*** Begin section ***

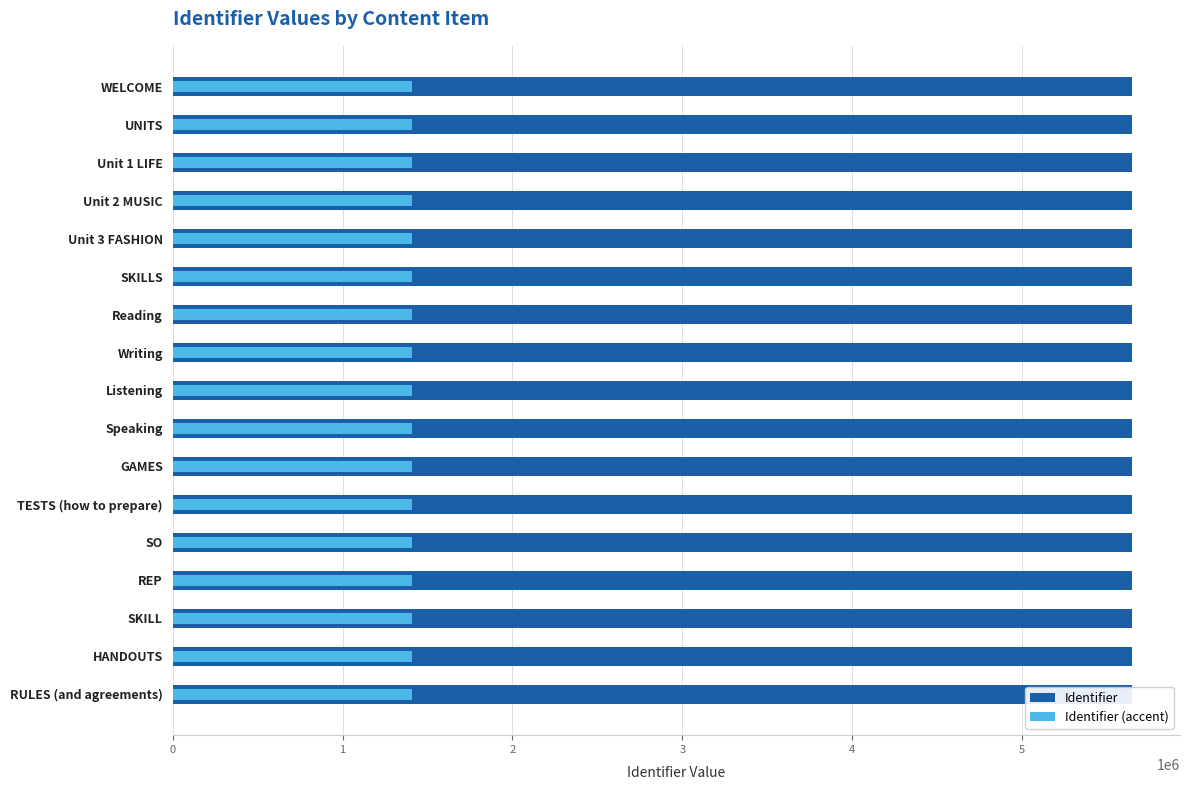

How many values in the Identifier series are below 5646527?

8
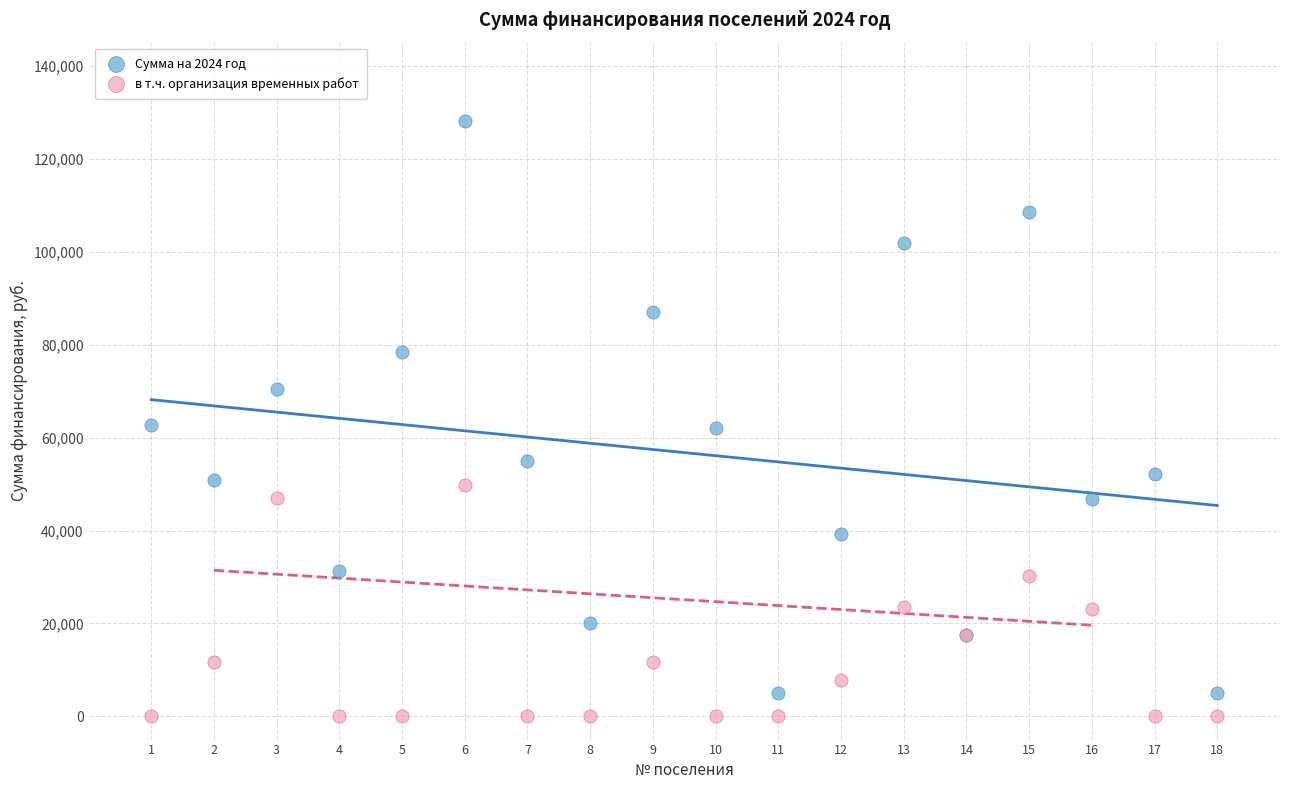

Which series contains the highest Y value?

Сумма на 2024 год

*** End section ***

- **WHAT IS BEING ASKED**: Identify every line in the entries above that contains the word "values" and copy each of those lines.

- **TASK SOLUTION**:
How many values in the Identifier series are below 5646527?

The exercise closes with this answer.